### PAGE EXTRACT ###

Vampires don't fare well with math, Credit: Solofotones
Bad news for Otherkin who think themselves to be vampires: according to University of Central Florida physics professor Costas Efthimiou, it's mathematically impossible:
Efthimiou's debunking logic: On Jan 1, 1600, the human population was 536,870,911. If the first vampire came into existence that day and bit one person a month, there would have been two vampires by Feb. 1, 1600. A month later there would have been four, and so on. In just two-and-a-half years the original human population would all have become vampires with nobody left to feed on.
If mortality rates were taken into consideration, the population would disappear much faster. Even an unrealistically high reproduction rate couldn't counteract this effect.
"In the long run, humans cannot survive under these conditions, even if our population were doubling each month," Efthimiou said. "And doubling is clearly way beyond the human capacity of reproduction."
So whatever you think you see prowling around on Oct. 31, it most certainly won't turn you into a vampire.

###

▶ _PROBLEMS AND TASKS_
1. Copy out the part of the vampire math article starting at "Vampires don't fare" and ending at "to feed on.".
2. According to the vampire math article, what was the human population on Jan 1, 1600?

### INFORMATION PROVIDED ###

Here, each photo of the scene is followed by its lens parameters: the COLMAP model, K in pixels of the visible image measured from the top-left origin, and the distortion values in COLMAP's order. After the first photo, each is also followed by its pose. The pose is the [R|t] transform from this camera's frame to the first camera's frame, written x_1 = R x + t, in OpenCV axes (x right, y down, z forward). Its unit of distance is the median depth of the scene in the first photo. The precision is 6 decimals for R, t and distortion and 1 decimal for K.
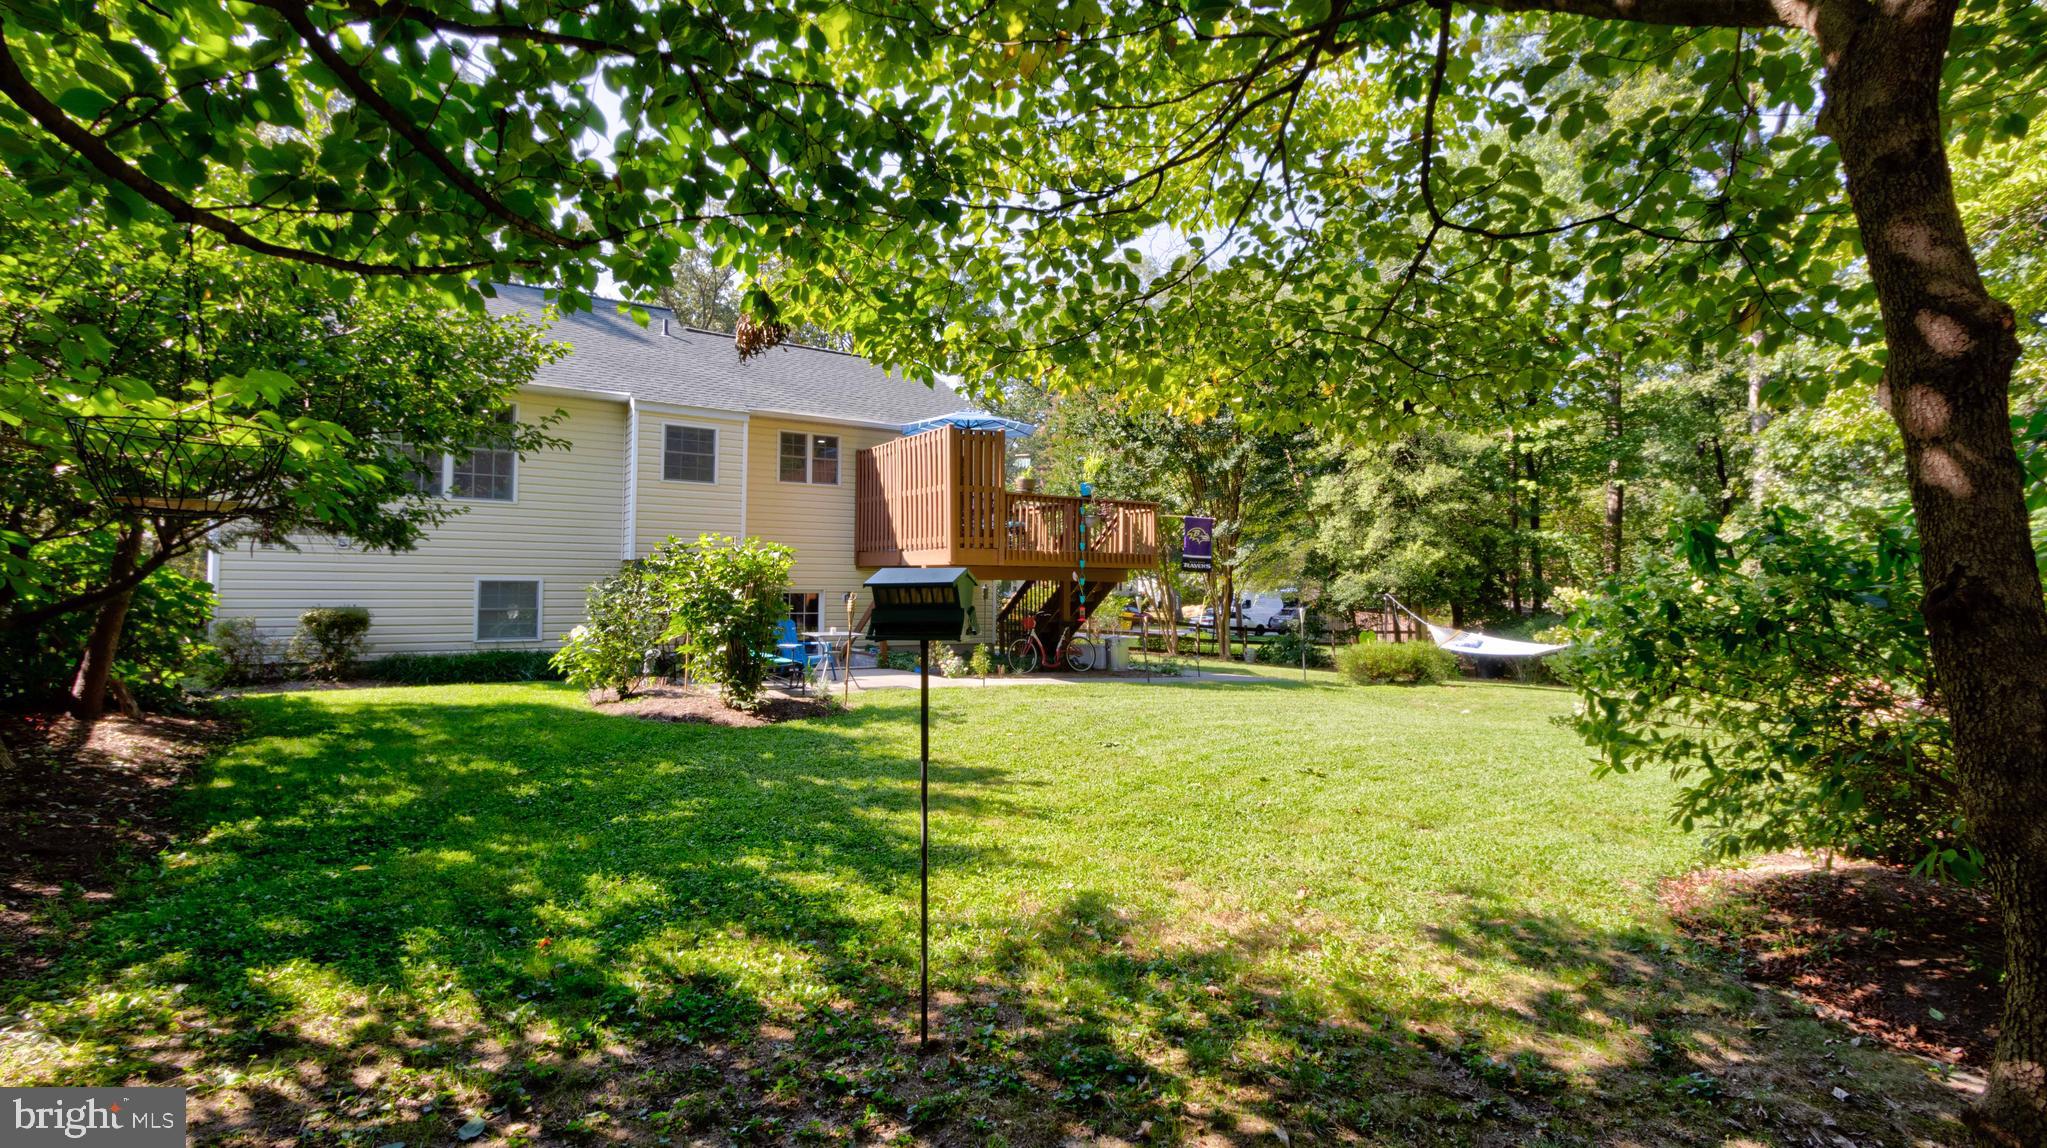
lens RADIAL K [[937.8, 0, 1009.5], [0, 937.8, 560.1], [0, 0, 1]] dist [0.004697, 0.000261]
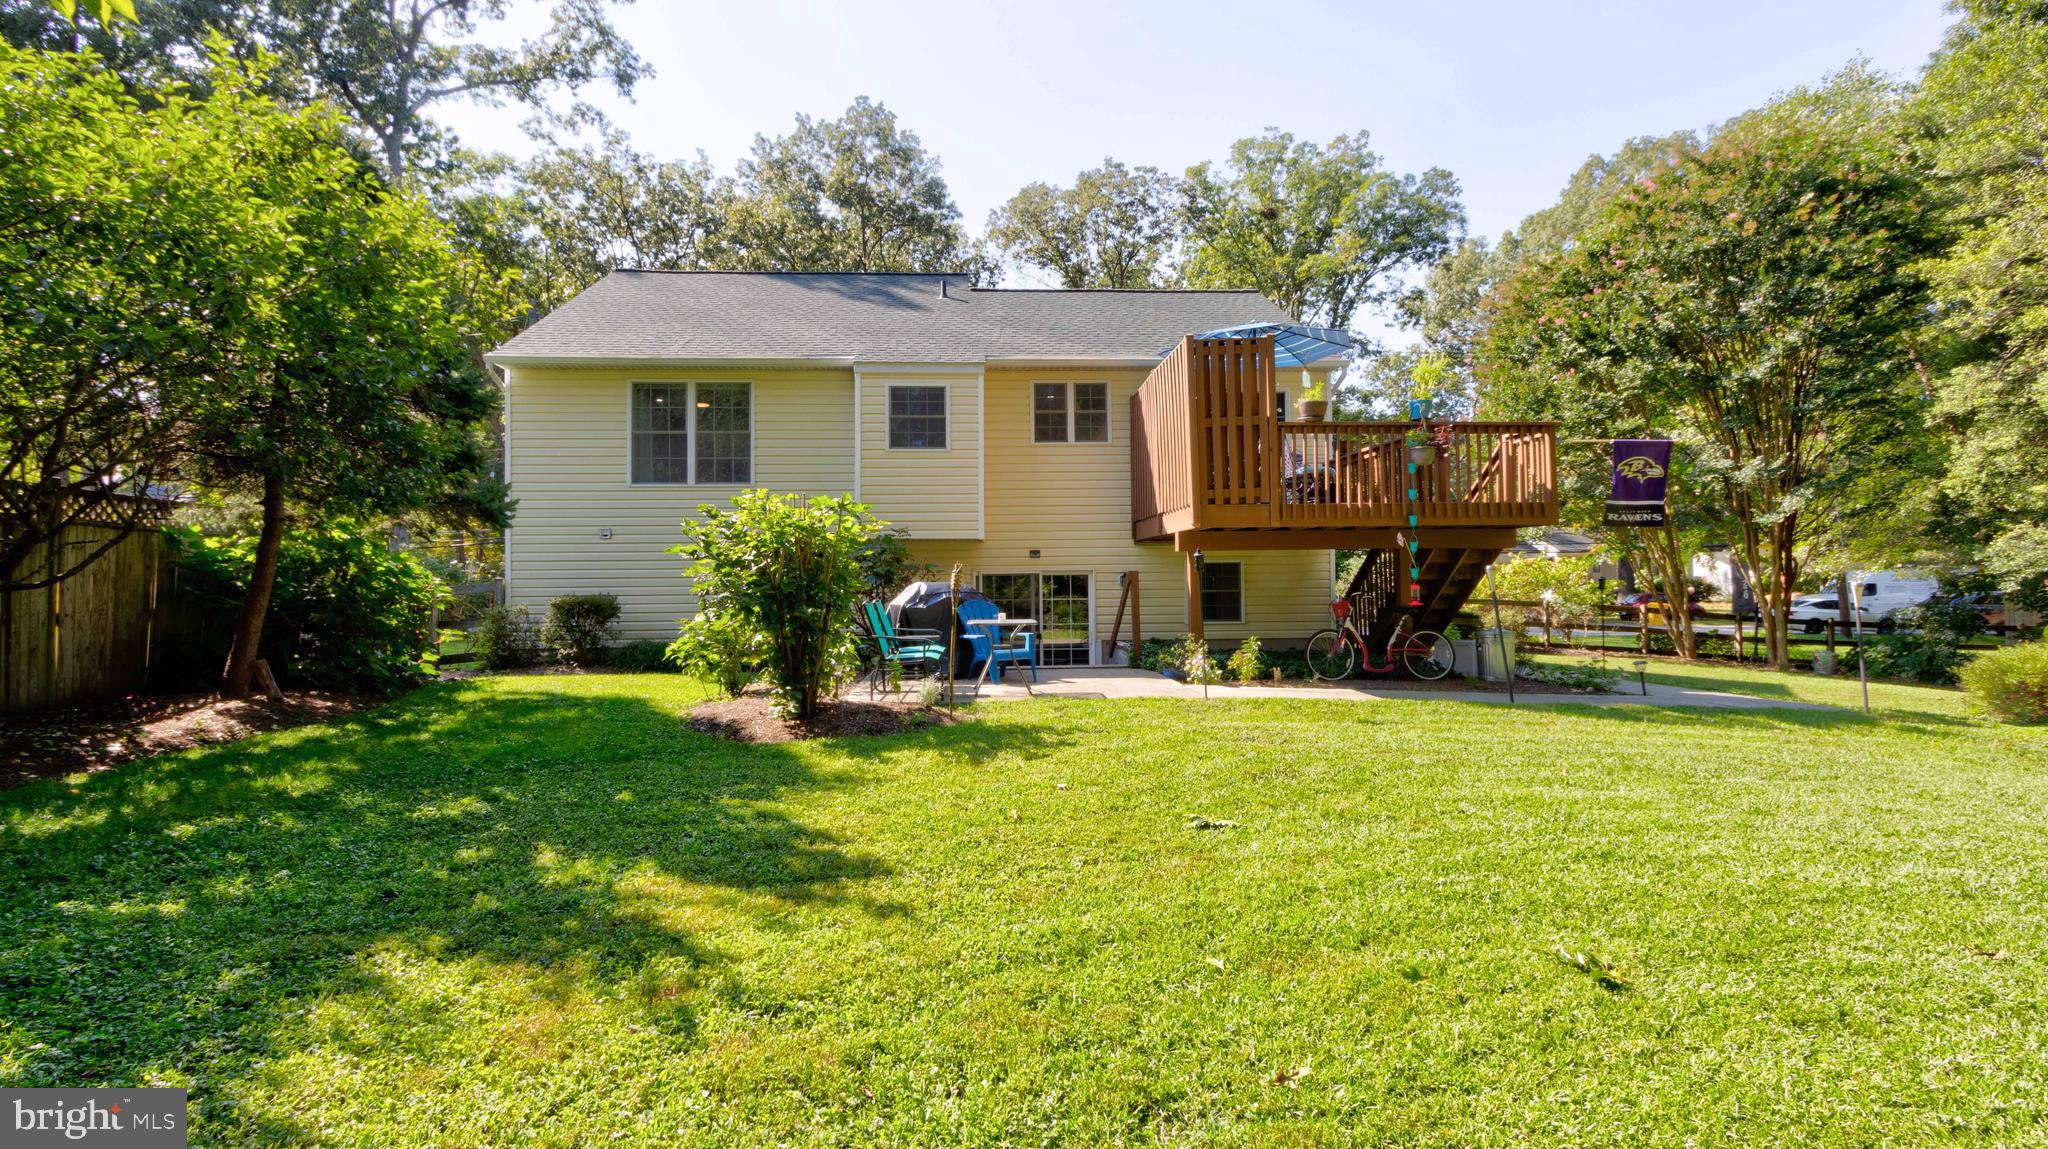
lens RADIAL K [[938.2, 0, 1010.0], [0, 938.2, 560.6], [0, 0, 1]] dist [0.004697, 0.000261]
pose [[0.870029, -0.029500, -0.492117, 0.143392], [0.032331, 0.999473, -0.002754, 0.022918], [0.491939, -0.013515, 0.870525, 0.248732]]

###

▶ _ANSWERS PER TASK_
1.
Vampires don't fare well with math, Credit: Solofotones
Bad news for Otherkin who think themselves to be vampires: according to University of Central Florida physics professor Costas Efthimiou, it's mathematically impossible:
Efthimiou's debunking logic: On Jan 1, 1600, the human population was 536,870,911. If the first vampire came into existence that day and bit one person a month, there would have been two vampires by Feb. 1, 1600. A month later there would have been four, and so on. In just two-and-a-half years the original human population would all have become vampires with nobody left to feed on.

2. 536,870,911